EXCERPTED PASSAGE —
Several reasons are regularly offered to justify not triggering Article 7, which is known informally as 'the nuclear weapon or option', a rather unfortunate label since it seems to encourage its inactivation, whilst it comprises two distinct phases: a so-called preventive procedure (Article 7 (1) TEU) and a so-called corrective procedure (Article 7(2) TEU).
The first reason commonly used to justify not using Article 7 is that the latter would have a counter-productive effect. The "Austrian precedent" is often mentioned in virtue of this. For Frans Timmermans, Article 7 "is a measure of last resort, not to be ruled out of course, but I dare to hope that we would never allow a situation to escalate to the point that we would have to use it. I believe that the example of Austria, from the time when Jörg Haider's party took office, weakened the Union's ability to respond in situations like this. It was a political response that was totally counterproductive and since then the Member States have been reluctant to express their disagreement with other Member States on this basis." 
However, we can contest this analysis. In brief, the decision to suspend diplomatic relations with Austria following the introduction of a government coalition with the far-right party then led by Jörg Haider, was not taken by the Union but by the Member States acting outside of the European legal framework. Moreover, this initiative was taken without any measure or action to suggest that there was a "clear danger of a serious infringement" of the common fundamental values. In no way can the situation in Austria in 2000 be compared to the present situation in Poland. Indeed, we have a long list of evident, repeated violations of the rule of law, and from a political point of view, we should not forget the repeated, mass demonstrations by many Poles, whether this was last July in protest against the bid to undertake a judicial purge or in December when the party in office tried to limit media access to parliament. Not only does placing emphasis on an eventual nationalist backlash add an unplanned condition to Article 7 (the latter does not make any mention that its launch has to be conditioned by opinion polls or the danger of seeing the government in office play the card of a "country under siege"), it shows that the EU is more concerned about the response of those who flout our common values than the fate of those who are the victims of this and who are asking for the EU's intervention and protection. This kind of logic is absurd because it aims to appease those who have no respect for the rule of law while those fighting for the respect of this principle are abandoned on the wayside.
Another argument we have become accustomed to hearing regularly is that the "Hungarian veto" would make any possible use of Article 7 superfluous. In the opinion of Donald Tusk, the President of the European Council, triggering Article 7 would simply be a "waste of time". 
This analysis mutes the existence of two distinct procedures within Article 7 and the fact that the first was not available at the time of the so-called "Austrian precedent": in virtue of subsection 1 of this article, unanimity is not required within the Council when it comes to establishing a clear danger of serious infringement of the rule of law by a Member State and/or sending to the latter recommendations to remedy this risk. It is true that the possible adoption of sanctions in the hypothesis of a "serious and persistent violation" of the values targeted in Article 2 TEU requires the prior adoption of an observation of this nature by the European Council acting unanimously. It is true that the Hungarian government has publicly committed - and this on many occasions - not to vote in support of a determination of this nature. We might quote from a recent speech by the Hungarian Prime Minister, "We must make it perfectly clear that a campaign of inquisition against Poland will never succeed, because Hungary will resort to all the legal mechanisms offered by the European Union in order to show its solidarity with the Polish people."

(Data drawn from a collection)
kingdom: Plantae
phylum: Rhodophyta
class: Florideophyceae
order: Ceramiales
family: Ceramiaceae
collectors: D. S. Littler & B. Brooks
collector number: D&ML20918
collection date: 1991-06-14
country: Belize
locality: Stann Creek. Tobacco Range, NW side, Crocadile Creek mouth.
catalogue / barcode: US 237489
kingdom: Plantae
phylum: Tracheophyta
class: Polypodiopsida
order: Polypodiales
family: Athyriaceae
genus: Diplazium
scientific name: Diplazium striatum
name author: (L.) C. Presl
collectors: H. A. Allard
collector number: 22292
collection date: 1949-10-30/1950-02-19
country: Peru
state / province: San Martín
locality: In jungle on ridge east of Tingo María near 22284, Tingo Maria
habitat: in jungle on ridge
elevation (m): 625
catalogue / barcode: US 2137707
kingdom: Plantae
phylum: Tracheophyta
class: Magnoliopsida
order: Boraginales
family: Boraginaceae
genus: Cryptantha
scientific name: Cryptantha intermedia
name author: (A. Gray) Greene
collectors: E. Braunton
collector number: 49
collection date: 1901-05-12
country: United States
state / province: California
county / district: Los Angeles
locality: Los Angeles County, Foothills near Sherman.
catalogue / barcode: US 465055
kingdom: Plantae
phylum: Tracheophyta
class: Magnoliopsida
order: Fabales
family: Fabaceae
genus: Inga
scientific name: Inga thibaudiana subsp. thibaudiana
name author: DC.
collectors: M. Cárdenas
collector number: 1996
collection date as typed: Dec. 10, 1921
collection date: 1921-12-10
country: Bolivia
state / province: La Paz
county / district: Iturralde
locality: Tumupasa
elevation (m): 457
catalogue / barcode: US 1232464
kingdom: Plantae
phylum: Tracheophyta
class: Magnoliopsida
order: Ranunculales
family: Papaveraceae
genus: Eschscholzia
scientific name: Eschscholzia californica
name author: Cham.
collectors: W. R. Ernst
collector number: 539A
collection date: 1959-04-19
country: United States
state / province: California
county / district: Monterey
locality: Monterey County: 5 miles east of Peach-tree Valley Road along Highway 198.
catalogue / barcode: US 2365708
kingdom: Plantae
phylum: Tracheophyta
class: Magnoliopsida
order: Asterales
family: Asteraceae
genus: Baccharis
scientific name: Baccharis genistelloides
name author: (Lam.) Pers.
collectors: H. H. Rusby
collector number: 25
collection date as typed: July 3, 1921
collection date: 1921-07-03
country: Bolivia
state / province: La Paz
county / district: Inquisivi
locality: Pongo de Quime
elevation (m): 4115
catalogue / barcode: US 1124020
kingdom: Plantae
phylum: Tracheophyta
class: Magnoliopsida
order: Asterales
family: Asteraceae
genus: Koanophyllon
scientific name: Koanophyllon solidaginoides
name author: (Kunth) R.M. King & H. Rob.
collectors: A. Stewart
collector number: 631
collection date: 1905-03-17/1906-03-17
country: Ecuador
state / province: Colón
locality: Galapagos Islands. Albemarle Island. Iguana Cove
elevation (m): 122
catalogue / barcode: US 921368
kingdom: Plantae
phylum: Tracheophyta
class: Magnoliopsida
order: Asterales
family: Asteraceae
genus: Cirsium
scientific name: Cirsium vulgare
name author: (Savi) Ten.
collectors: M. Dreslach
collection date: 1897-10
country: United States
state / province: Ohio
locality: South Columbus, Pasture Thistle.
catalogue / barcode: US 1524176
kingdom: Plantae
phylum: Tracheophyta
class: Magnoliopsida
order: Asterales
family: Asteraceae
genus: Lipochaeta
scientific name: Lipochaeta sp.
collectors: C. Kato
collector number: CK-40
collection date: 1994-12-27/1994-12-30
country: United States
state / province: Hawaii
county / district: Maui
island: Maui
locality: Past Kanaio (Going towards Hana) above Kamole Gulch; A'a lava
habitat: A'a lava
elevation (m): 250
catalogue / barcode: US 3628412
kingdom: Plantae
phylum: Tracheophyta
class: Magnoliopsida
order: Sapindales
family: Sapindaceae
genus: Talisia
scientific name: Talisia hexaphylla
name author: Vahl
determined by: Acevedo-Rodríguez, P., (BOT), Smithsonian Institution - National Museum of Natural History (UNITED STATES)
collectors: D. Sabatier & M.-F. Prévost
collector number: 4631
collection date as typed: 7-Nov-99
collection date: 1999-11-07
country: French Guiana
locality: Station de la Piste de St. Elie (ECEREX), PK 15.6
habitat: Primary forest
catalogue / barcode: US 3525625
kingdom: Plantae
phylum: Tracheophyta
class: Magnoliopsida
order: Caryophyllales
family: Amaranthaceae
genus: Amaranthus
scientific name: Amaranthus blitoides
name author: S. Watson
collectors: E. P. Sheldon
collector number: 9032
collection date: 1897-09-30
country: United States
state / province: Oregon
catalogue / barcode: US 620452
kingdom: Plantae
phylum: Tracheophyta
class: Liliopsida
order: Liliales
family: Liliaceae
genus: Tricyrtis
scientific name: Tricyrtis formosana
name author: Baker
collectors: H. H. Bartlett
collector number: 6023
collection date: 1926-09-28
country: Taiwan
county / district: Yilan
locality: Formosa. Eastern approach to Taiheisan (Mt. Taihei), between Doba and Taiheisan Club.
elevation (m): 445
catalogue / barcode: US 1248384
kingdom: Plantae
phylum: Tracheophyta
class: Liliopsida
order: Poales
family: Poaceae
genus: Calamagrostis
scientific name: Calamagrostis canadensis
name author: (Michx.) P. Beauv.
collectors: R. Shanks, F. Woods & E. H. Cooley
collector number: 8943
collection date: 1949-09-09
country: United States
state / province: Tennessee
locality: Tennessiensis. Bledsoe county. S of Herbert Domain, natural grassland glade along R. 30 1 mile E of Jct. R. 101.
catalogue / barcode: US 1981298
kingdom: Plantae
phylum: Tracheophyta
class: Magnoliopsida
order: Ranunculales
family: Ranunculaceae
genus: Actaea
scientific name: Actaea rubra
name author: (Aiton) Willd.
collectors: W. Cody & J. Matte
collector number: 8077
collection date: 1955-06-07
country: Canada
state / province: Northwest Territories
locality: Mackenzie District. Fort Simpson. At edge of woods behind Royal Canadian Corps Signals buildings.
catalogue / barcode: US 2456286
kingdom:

STATED PROBLEM A —
Answer these questions about the passage on Article 7:
(i) What two phases does Article 7 comprise?
(ii) According to Donald Tusk, what would triggering Article 7 be?
(iii) Who took the decision to suspend diplomatic relations with Austria?
STATED PROBLEM B — Rename "preventive procedure" as "precautionary procedure" in the passage on Article 7, then write out the stretch from "Several reasons are" through "(Article 7(2) TEU)." with that change.
These records come from a source separate from the passage.

RESULT A —
(i) A preventive procedure (Article 7(1) TEU) and a corrective procedure (Article 7(2) TEU).
(ii) A "waste of time".
(iii) The Member States, acting outside of the European legal framework, rather than the Union.

RESULT B —
Several reasons are regularly offered to justify not triggering Article 7, which is known informally as 'the nuclear weapon or option', a rather unfortunate label since it seems to encourage its inactivation, whilst it comprises two distinct phases: a so-called precautionary procedure (Article 7 (1) TEU) and a so-called corrective procedure (Article 7(2) TEU).